TASK TO CARRY OUT =
Using the listing below, set down each line from the line containing "A sample report" through the line containing "### How to run these codes", both ends included, exactly and with nothing added.

RECORDS SHOWN =
-- Opening Marker --

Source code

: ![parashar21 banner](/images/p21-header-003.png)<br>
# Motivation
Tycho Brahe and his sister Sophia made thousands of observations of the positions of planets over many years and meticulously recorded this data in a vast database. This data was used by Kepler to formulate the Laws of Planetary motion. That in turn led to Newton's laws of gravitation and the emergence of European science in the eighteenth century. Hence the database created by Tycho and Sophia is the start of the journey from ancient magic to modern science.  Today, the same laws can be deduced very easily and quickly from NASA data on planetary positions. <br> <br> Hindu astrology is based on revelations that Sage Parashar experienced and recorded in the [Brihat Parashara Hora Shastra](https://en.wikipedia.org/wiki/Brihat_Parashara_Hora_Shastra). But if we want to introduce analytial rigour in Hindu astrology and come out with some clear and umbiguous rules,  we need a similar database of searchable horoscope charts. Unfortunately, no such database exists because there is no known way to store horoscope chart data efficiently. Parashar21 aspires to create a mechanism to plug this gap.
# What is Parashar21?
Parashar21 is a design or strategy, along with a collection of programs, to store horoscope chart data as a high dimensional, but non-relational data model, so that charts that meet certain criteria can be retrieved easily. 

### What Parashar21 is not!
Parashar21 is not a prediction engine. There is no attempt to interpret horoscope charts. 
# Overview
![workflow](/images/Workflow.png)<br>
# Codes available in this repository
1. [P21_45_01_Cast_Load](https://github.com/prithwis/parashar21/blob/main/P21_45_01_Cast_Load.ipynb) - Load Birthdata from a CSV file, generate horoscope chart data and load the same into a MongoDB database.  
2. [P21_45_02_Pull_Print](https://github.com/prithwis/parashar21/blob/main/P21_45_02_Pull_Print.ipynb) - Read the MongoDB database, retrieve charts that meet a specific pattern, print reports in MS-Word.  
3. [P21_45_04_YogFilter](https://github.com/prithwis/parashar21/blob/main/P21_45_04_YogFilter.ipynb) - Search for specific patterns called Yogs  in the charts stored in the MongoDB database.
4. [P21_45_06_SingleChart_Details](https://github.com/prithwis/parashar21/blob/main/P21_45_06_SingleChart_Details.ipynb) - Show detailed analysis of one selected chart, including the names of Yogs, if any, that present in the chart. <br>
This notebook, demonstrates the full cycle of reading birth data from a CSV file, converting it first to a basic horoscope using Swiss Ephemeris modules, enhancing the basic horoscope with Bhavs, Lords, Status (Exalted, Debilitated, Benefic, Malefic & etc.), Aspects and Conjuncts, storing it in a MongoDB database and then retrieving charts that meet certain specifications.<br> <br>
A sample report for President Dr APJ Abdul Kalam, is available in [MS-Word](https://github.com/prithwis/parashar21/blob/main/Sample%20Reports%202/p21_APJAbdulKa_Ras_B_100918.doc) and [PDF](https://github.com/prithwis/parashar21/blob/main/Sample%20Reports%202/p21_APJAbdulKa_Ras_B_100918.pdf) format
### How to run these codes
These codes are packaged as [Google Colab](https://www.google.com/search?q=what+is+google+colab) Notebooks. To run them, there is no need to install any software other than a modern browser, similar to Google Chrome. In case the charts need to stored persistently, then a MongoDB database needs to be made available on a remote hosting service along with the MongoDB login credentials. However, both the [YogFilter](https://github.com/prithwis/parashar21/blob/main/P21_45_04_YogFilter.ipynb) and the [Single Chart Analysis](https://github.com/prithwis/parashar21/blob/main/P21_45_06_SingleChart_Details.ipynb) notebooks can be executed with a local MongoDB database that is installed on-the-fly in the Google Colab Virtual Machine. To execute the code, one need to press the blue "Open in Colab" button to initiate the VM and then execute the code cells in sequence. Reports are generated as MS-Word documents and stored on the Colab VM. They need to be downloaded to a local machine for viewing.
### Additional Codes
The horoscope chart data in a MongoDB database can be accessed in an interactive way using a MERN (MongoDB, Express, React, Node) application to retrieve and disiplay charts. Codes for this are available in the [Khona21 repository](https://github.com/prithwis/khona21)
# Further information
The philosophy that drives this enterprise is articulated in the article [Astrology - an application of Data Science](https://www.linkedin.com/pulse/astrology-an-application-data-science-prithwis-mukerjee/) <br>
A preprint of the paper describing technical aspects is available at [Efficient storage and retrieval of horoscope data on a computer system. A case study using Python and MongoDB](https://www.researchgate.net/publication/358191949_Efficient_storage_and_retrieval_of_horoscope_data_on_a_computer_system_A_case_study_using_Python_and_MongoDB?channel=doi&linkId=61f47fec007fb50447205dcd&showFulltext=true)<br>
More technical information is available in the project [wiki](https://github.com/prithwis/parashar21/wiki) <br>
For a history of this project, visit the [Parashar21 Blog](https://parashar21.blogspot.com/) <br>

-- Closing Marker --

EXERCISE ANSWER =
A sample report for President Dr APJ Abdul Kalam, is available in [MS-Word](https://github.com/prithwis/parashar21/blob/main/Sample%20Reports%202/p21_APJAbdulKa_Ras_B_100918.doc) and [PDF](https://github.com/prithwis/parashar21/blob/main/Sample%20Reports%202/p21_APJAbdulKa_Ras_B_100918.pdf) format
### How to run these codes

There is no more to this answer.